Start of Data excerpts
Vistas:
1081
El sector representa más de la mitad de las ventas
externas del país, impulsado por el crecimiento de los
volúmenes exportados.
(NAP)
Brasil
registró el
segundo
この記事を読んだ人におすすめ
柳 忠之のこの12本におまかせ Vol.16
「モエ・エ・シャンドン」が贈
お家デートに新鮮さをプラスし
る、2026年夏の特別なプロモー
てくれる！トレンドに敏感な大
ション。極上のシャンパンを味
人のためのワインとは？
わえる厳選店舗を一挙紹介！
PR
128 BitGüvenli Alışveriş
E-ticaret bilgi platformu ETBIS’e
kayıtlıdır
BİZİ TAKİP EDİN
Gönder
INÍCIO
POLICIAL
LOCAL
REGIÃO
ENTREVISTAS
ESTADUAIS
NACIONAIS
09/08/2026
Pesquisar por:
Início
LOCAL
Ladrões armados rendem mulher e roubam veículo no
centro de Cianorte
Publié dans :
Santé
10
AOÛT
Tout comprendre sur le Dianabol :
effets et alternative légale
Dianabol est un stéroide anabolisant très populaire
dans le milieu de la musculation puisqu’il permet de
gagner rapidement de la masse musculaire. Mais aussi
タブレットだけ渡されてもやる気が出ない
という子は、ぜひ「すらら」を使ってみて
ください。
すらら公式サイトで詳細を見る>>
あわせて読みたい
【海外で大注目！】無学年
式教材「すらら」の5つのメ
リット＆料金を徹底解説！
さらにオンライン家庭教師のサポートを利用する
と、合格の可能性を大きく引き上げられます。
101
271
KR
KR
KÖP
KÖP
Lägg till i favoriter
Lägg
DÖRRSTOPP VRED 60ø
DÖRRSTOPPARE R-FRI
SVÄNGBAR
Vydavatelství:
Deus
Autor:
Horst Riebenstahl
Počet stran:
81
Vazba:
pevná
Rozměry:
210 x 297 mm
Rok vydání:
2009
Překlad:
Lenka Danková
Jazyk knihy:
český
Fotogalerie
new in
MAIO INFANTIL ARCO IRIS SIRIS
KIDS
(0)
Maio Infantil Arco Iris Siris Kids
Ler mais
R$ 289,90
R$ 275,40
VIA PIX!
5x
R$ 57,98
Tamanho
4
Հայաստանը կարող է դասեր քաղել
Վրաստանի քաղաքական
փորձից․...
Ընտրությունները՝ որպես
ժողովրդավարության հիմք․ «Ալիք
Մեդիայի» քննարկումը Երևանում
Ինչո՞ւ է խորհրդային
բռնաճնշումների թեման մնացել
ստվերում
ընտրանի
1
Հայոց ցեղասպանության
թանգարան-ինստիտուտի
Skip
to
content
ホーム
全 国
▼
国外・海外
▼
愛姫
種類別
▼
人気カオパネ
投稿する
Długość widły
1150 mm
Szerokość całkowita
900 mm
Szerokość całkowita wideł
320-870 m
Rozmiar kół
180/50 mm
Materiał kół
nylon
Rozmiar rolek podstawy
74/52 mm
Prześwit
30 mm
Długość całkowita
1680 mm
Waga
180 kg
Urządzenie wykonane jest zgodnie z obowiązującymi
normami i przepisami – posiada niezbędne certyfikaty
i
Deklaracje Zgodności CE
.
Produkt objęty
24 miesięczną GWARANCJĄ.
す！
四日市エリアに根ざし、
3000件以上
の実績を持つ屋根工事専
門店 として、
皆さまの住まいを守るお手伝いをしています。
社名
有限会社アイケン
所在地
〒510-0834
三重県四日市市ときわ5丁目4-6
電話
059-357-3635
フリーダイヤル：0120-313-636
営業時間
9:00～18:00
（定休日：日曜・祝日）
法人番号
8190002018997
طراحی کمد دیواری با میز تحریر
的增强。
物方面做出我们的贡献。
End of Data excerpts
--- Task to complete ---
Retype every line in the rows above exactly as it appears, keeping the original characters, spacing, and line order.

--- Response ---
Vistas:
1081
El sector representa más de la mitad de las ventas
externas del país, impulsado por el crecimiento de los
volúmenes exportados.
(NAP)
Brasil
registró el
segundo
この記事を読んだ人におすすめ
柳 忠之のこの12本におまかせ Vol.16
「モエ・エ・シャンドン」が贈
お家デートに新鮮さをプラスし
る、2026年夏の特別なプロモー
てくれる！トレンドに敏感な大
ション。極上のシャンパンを味
人のためのワインとは？
わえる厳選店舗を一挙紹介！
PR
128 BitGüvenli Alışveriş
E-ticaret bilgi platformu ETBIS’e
kayıtlıdır
BİZİ TAKİP EDİN
Gönder
INÍCIO
POLICIAL
LOCAL
REGIÃO
ENTREVISTAS
ESTADUAIS
NACIONAIS
09/08/2026
Pesquisar por:
Início
LOCAL
Ladrões armados rendem mulher e roubam veículo no
centro de Cianorte
Publié dans :
Santé
10
AOÛT
Tout comprendre sur le Dianabol :
effets et alternative légale
Dianabol est un stéroide anabolisant très populaire
dans le milieu de la musculation puisqu’il permet de
gagner rapidement de la masse musculaire. Mais aussi
タブレットだけ渡されてもやる気が出ない
という子は、ぜひ「すらら」を使ってみて
ください。
すらら公式サイトで詳細を見る>>
あわせて読みたい
【海外で大注目！】無学年
式教材「すらら」の5つのメ
リット＆料金を徹底解説！
さらにオンライン家庭教師のサポートを利用する
と、合格の可能性を大きく引き上げられます。
101
271
KR
KR
KÖP
KÖP
Lägg till i favoriter
Lägg
DÖRRSTOPP VRED 60ø
DÖRRSTOPPARE R-FRI
SVÄNGBAR
Vydavatelství:
Deus
Autor:
Horst Riebenstahl
Počet stran:
81
Vazba:
pevná
Rozměry:
210 x 297 mm
Rok vydání:
2009
Překlad:
Lenka Danková
Jazyk knihy:
český
Fotogalerie
new in
MAIO INFANTIL ARCO IRIS SIRIS
KIDS
(0)
Maio Infantil Arco Iris Siris Kids
Ler mais
R$ 289,90
R$ 275,40
VIA PIX!
5x
R$ 57,98
Tamanho
4
Հայաստանը կարող է դասեր քաղել
Վրաստանի քաղաքական
փորձից․...
Ընտրությունները՝ որպես
ժողովրդավարության հիմք․ «Ալիք
Մեդիայի» քննարկումը Երևանում
Ինչո՞ւ է խորհրդային
բռնաճնշումների թեման մնացել
ստվերում
ընտրանի
1
Հայոց ցեղասպանության
թանգարան-ինստիտուտի
Skip
to
content
ホーム
全 国
▼
国外・海外
▼
愛姫
種類別
▼
人気カオパネ
投稿する
Długość widły
1150 mm
Szerokość całkowita
900 mm
Szerokość całkowita wideł
320-870 m
Rozmiar kół
180/50 mm
Materiał kół
nylon
Rozmiar rolek podstawy
74/52 mm
Prześwit
30 mm
Długość całkowita
1680 mm
Waga
180 kg
Urządzenie wykonane jest zgodnie z obowiązującymi
normami i przepisami – posiada niezbędne certyfikaty
i
Deklaracje Zgodności CE
.
Produkt objęty
24 miesięczną GWARANCJĄ.
す！
四日市エリアに根ざし、
3000件以上
の実績を持つ屋根工事専
門店 として、
皆さまの住まいを守るお手伝いをしています。
社名
有限会社アイケン
所在地
〒510-0834
三重県四日市市ときわ5丁目4-6
電話
059-357-3635
フリーダイヤル：0120-313-636
営業時間
9:00～18:00
（定休日：日曜・祝日）
法人番号
8190002018997
طراحی کمد دیواری با میز تحریر
的增强。
物方面做出我们的贡献。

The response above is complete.